Elles subsistent pour tous les types de handicap, qu'ils soient psychique, mental sensoriel ou moteur, sans oublier les polyhandicapés qui, compte tenu de la gravité de leurs déficiences, ne trouvent pas, le plus souvent, l'accueil et l'accompagnement nécessaires. Des problèmes nouveaux surgissent : grâce aux progrès de la médecine, l'espérance de vie des personnes handicapées augmente de façon significative et des parents inquiets se posent la question du devenir de leurs enfants handicapés vieillissants après leur propre disparition.

Par ailleurs, l'évolution des sciences et techniques ouvre indubitablement de nouvelles perspectives de vie en même temps que celle des mentalités conduit à porter une plus grande attention à tous ceux qui, handicapés ou non, paraissent exclus du mode de vie ordinaire de la société. On se préoccupe ainsi davantage des difficultés qui résultent du handicap pour les personnes handicapées quant à leur participation à la vie sociale et le rôle que l'environnement peut jouer dans l'aggravation ou l'atténuation de ces difficultés.

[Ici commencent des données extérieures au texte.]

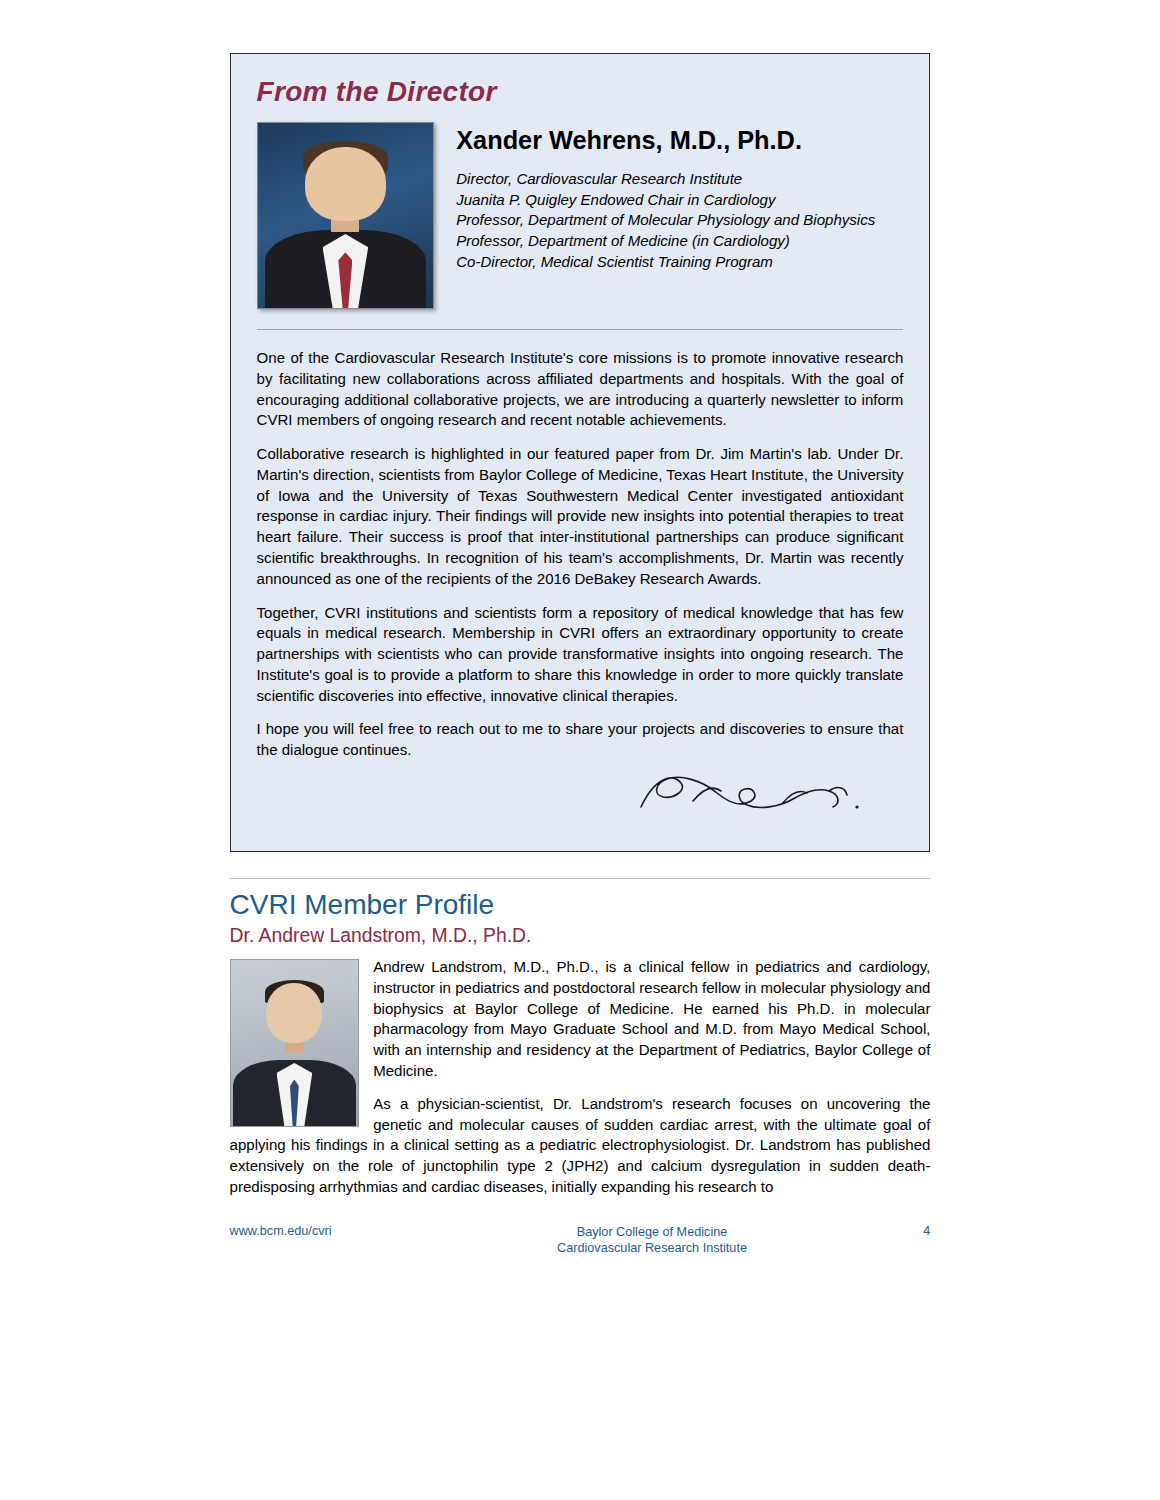From the Director
Xander Wehrens, M.D., Ph.D.
Director, Cardiovascular Research Institute
Juanita P. Quigley Endowed Chair in Cardiology
Professor, Department of Molecular Physiology and Biophysics
Professor, Department of Medicine (in Cardiology)
Co-Director, Medical Scientist Training Program
One of the Cardiovascular Research Institute's core missions is to promote innovative research by facilitating new collaborations across affiliated departments and hospitals. With the goal of encouraging additional collaborative projects, we are introducing a quarterly newsletter to inform CVRI members of ongoing research and recent notable achievements.
Collaborative research is highlighted in our featured paper from Dr. Jim Martin's lab. Under Dr. Martin's direction, scientists from Baylor College of Medicine, Texas Heart Institute, the University of Iowa and the University of Texas Southwestern Medical Center investigated antioxidant response in cardiac injury. Their findings will provide new insights into potential therapies to treat heart failure. Their success is proof that inter-institutional partnerships can produce significant scientific breakthroughs. In recognition of his team's accomplishments, Dr. Martin was recently announced as one of the recipients of the 2016 DeBakey Research Awards.
Together, CVRI institutions and scientists form a repository of medical knowledge that has few equals in medical research. Membership in CVRI offers an extraordinary opportunity to create partnerships with scientists who can provide transformative insights into ongoing research. The Institute's goal is to provide a platform to share this knowledge in order to more quickly translate scientific discoveries into effective, innovative clinical therapies.
I hope you will feel free to reach out to me to share your projects and discoveries to ensure that the dialogue continues.
CVRI Member Profile
Dr. Andrew Landstrom, M.D., Ph.D.
Andrew Landstrom, M.D., Ph.D., is a clinical fellow in pediatrics and cardiology, instructor in pediatrics and postdoctoral research fellow in molecular physiology and biophysics at Baylor College of Medicine. He earned his Ph.D. in molecular pharmacology from Mayo Graduate School and M.D. from Mayo Medical School, with an internship and residency at the Department of Pediatrics, Baylor College of Medicine.
As a physician-scientist, Dr. Landstrom's research focuses on uncovering the genetic and molecular causes of sudden cardiac arrest, with the ultimate goal of applying his findings in a clinical setting as a pediatric electrophysiologist. Dr. Landstrom has published extensively on the role of junctophilin type 2 (JPH2) and calcium dysregulation in sudden death-predisposing arrhythmias and cardiac diseases, initially expanding his research to
www.bcm.edu/cvri
Baylor College of Medicine
Cardiovascular Research Institute
4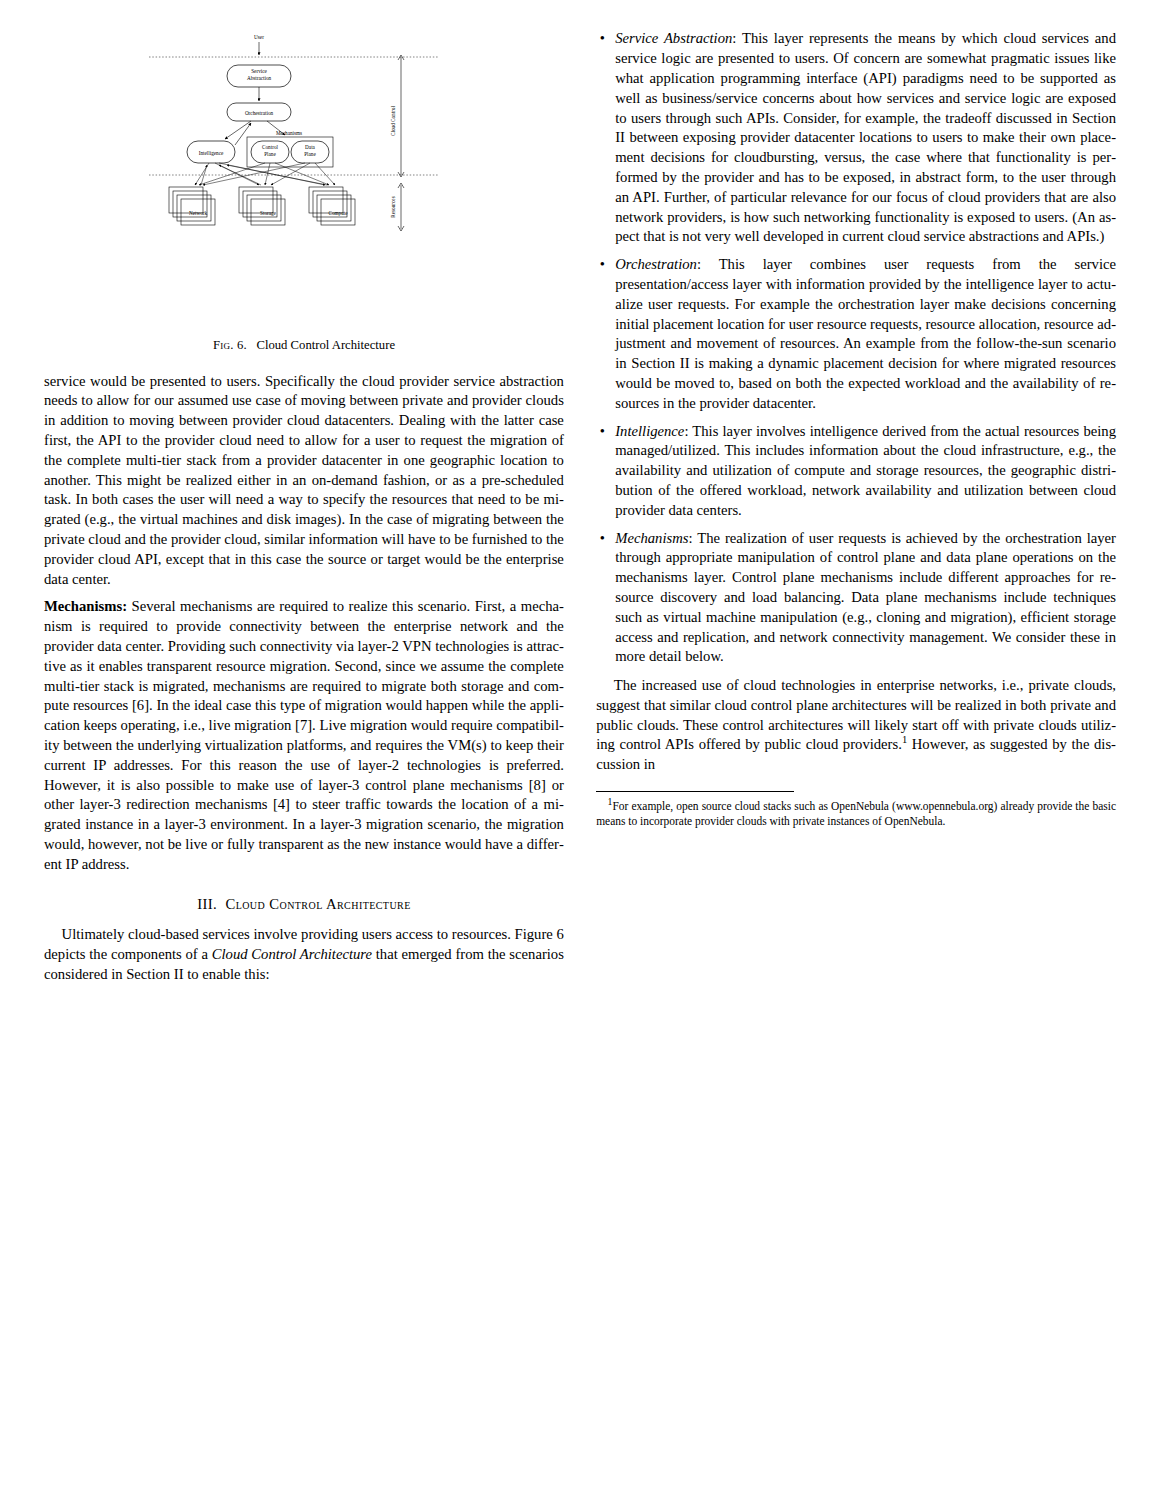User Service Abstraction Orchestration Mechanisms Control Plane Data Plane Intelligence Network Storage Compute Cloud Control Resources
Fig. 6. Cloud Control Architecture
service would be presented to users. Specifically the cloud provider service abstraction needs to allow for our assumed use case of moving between private and provider clouds in addition to moving between provider cloud datacenters. Dealing with the latter case first, the API to the provider cloud need to allow for a user to request the migration of the complete multi-tier stack from a provider datacenter in one geographic location to another. This might be realized either in an on-demand fashion, or as a pre-scheduled task. In both cases the user will need a way to specify the resources that need to be migrated (e.g., the virtual machines and disk images). In the case of migrating between the private cloud and the provider cloud, similar information will have to be furnished to the provider cloud API, except that in this case the source or target would be the enterprise data center.
Mechanisms: Several mechanisms are required to realize this scenario. First, a mechanism is required to provide connectivity between the enterprise network and the provider data center. Providing such connectivity via layer-2 VPN technologies is attractive as it enables transparent resource migration. Second, since we assume the complete multi-tier stack is migrated, mechanisms are required to migrate both storage and compute resources [6]. In the ideal case this type of migration would happen while the application keeps operating, i.e., live migration [7]. Live migration would require compatibility between the underlying virtualization platforms, and requires the VM(s) to keep their current IP addresses. For this reason the use of layer-2 technologies is preferred. However, it is also possible to make use of layer-3 control plane mechanisms [8] or other layer-3 redirection mechanisms [4] to steer traffic towards the location of a migrated instance in a layer-3 environment. In a layer-3 migration scenario, the migration would, however, not be live or fully transparent as the new instance would have a different IP address.
III. Cloud Control Architecture
Ultimately cloud-based services involve providing users access to resources. Figure 6 depicts the components of a Cloud Control Architecture that emerged from the scenarios considered in Section II to enable this:
Service Abstraction: This layer represents the means by which cloud services and service logic are presented to users. Of concern are somewhat pragmatic issues like what application programming interface (API) paradigms need to be supported as well as business/service concerns about how services and service logic are exposed to users through such APIs. Consider, for example, the tradeoff discussed in Section II between exposing provider datacenter locations to users to make their own placement decisions for cloudbursting, versus, the case where that functionality is performed by the provider and has to be exposed, in abstract form, to the user through an API. Further, of particular relevance for our focus of cloud providers that are also network providers, is how such networking functionality is exposed to users. (An aspect that is not very well developed in current cloud service abstractions and APIs.)
Orchestration: This layer combines user requests from the service presentation/access layer with information provided by the intelligence layer to actualize user requests. For example the orchestration layer make decisions concerning initial placement location for user resource requests, resource allocation, resource adjustment and movement of resources. An example from the follow-the-sun scenario in Section II is making a dynamic placement decision for where migrated resources would be moved to, based on both the expected workload and the availability of resources in the provider datacenter.
Intelligence: This layer involves intelligence derived from the actual resources being managed/utilized. This includes information about the cloud infrastructure, e.g., the availability and utilization of compute and storage resources, the geographic distribution of the offered workload, network availability and utilization between cloud provider data centers.
Mechanisms: The realization of user requests is achieved by the orchestration layer through appropriate manipulation of control plane and data plane operations on the mechanisms layer. Control plane mechanisms include different approaches for resource discovery and load balancing. Data plane mechanisms include techniques such as virtual machine manipulation (e.g., cloning and migration), efficient storage access and replication, and network connectivity management. We consider these in more detail below.
The increased use of cloud technologies in enterprise networks, i.e., private clouds, suggest that similar cloud control plane architectures will be realized in both private and public clouds. These control architectures will likely start off with private clouds utilizing control APIs offered by public cloud providers.1 However, as suggested by the discussion in
1For example, open source cloud stacks such as OpenNebula (www.opennebula.org) already provide the basic means to incorporate provider clouds with private instances of OpenNebula.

Un engagement présidentiel

A la lumière de ces différents constats, le Président de la République a souhaité que l'amélioration de la place des personnes handicapées dans la société française constitue un objectif prioritaire de l'action gouvernementale. Des travaux et concertations engagés par le Gouvernement résulte le projet de loi « Egalité des droits et des chances, participation et citoyenneté des personnes handicapées », rapporté au Sénat par Paul BLANC, qui vise à garantir les conditions de l'égalité des droits et des chances à tous les citoyens, notamment aux personnes handicapées, quelle que soit la nature de leur handicap.

Le financement

Le financement des droits nouveaux inscrits dans ce projet de loi sera assuré en totalité par une partie des ressources mobilisées grâce à la suppression d'un jour férié. Ces moyens financiers supplémentaires seront affectés à la future Caisse nationale de solidarité pour l'autonomie (CNSA) qui en garantira l'utilisation exclusive au bénéfice des personnes handicapées et des personnes âgées. Ces mesures sont contenues dans le projet de loi relatif au dispositif de solidarité pour l'autonomie des personnes âgées et des personnes handicapées (n°1350) qui sera examiné au Parlement au printemps.

L'organisation institutionnelle

Une mission préparatoire à la mise en œuvre opérationnelle de ce dispositif est actuellement menée, en concertation, avec les élus départementaux, les organismes de protection sociale, les partenaires sociaux et les associations. Elle proposera notamment l'articulation des compétences entre l'Etat et les départements la mieux adaptée au regard des missions dévolues à la CNSA et du souci d'une gestion de proximité. Pour cette raison, le projet de loi ne contient, au plan institutionnel, aucune disposition susceptible de préempter les décisions qui seront prises à l'issue de ce travail d'expertise. Autant que de besoin, les mesures qui en découleraient au plan de la répartition des compétences seront présentées au Parlement dans le courant de l'année 2004.

 

PRINCIPALES DISPOSITIONS


I - GARANTIR AUX PERSONNES HANDICAPEES LE LIBRE CHOIX DE LEUR PROJET DE VIE

Afin de garantir aux personnes handicapées le libre choix de leur projet de vie, une distinction claire est faite entre la compensation des conséquences de leur handicap et leurs moyens d'existence tirés du travail ou de la solidarité nationale.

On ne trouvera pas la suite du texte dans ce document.